Generally, no. You don’t really get a way to tweak the algorithm to feed you content you want. If you know you’re happier when your algorithm is tuned a certain way, there’s not really a way for you to change it. It would be nice if you had a variety of companies to choose from for a lot of these recommender systems of different kinds. Unfortunately, there’s not too many companies out there so you don’t really have much of a choice.
- What is the worst-case scenario you can envision if there is no regulation?
Misinformation is not innocent. It does real damage to people on a personal level. It’s been the cause of wars in the past. Think of World War II, think of Vietnam. What I’m really concerned about is that misinformation is going to lead to a war in the future, and AI is going to be at least partly to blame.

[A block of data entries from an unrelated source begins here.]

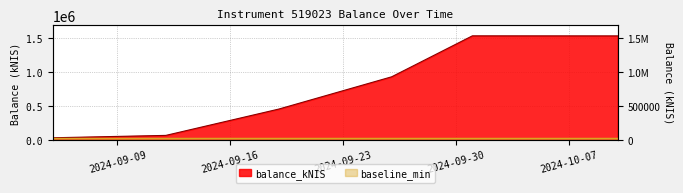

Reading left to right, transcribe all the data shown in this chart.

2024-09-05=30269.8	2024-09-12=65047.6	2024-09-19=451685.4	2024-09-26=926039.9	2024-10-01=1527569.9	2024-10-10=1526859.1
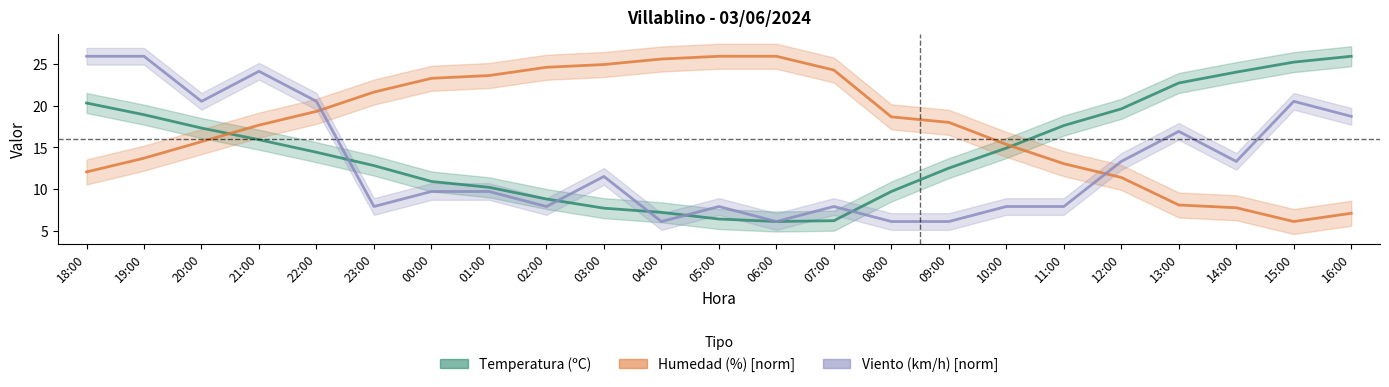

What position from the right is 02:00?

15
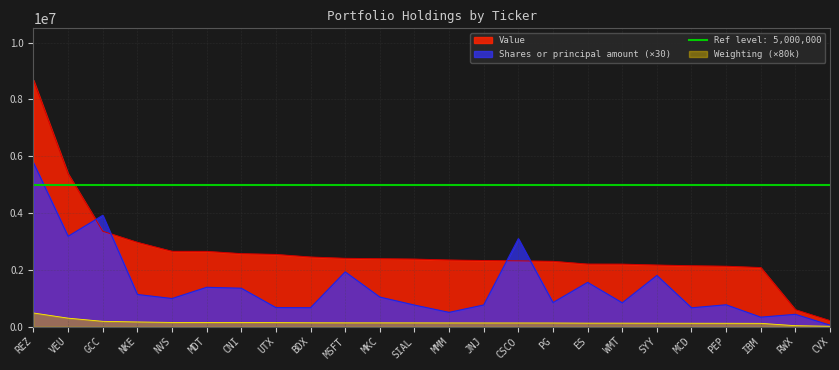

What is the value of the Value point at the 4th from the left?

2966000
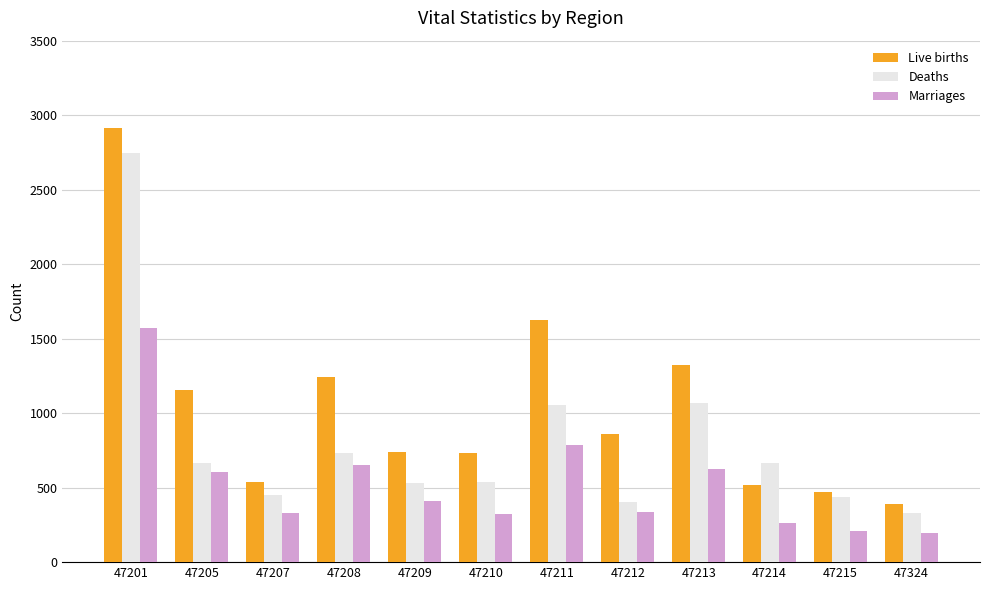

How many categories are shown in the chart?

12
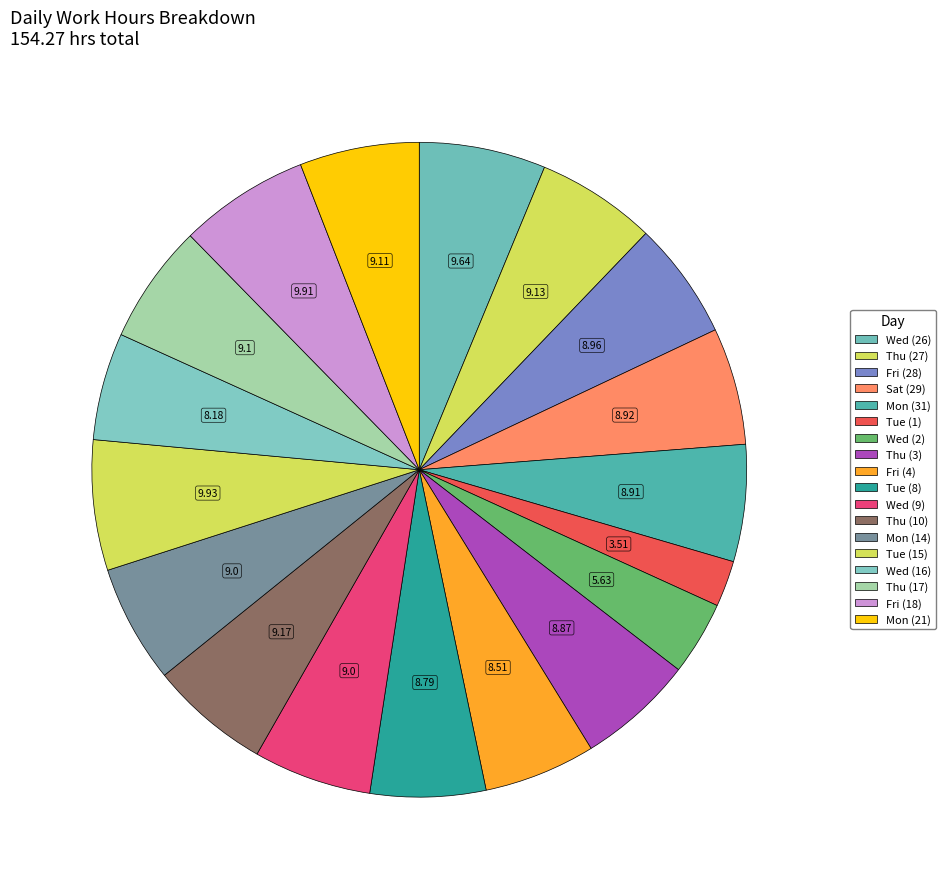

Which category has the biggest portion of the pie?

Tue (15)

- Many of these companies simply claim they’re ‘democratizing’ artificial intelligence with these new tools.
One thing I’m concerned about is you’ve got these companies that are creating these tools, and they’re very excited about the release of these tools to people. And certainly the tools can be useful. But, you know, I think if they were the victims of AI-based bullying, or had some images of them that were fake, that were generated online that they didn’t want, or if they were about to be the victim of an AI-propelled misinformation massacre, they might feel differently.
- Where does content moderation fit into all of this?
There’s a lot of very dangerous content and a lot dangerous misinformation that’s out there that has cost many people their lives. I’m specifically talking about misinformation around the Rohingya massacres, around the January 6, 2021 insurrection, vaccine misinformation. While it’s important we have free speech, it’s also important that content is moderated and that it’s not circulated. So even if people say things we don’t agree with, we don’t need to circulate those things using algorithms. If misinformation from trolls from different countries try to impact politics or having some kind of social impact, those trolls can take over our algorithms and plant misinformation.
We really don’t want that to happen. Child abuse content (for example) – we need to be able to filter that off of the Internet.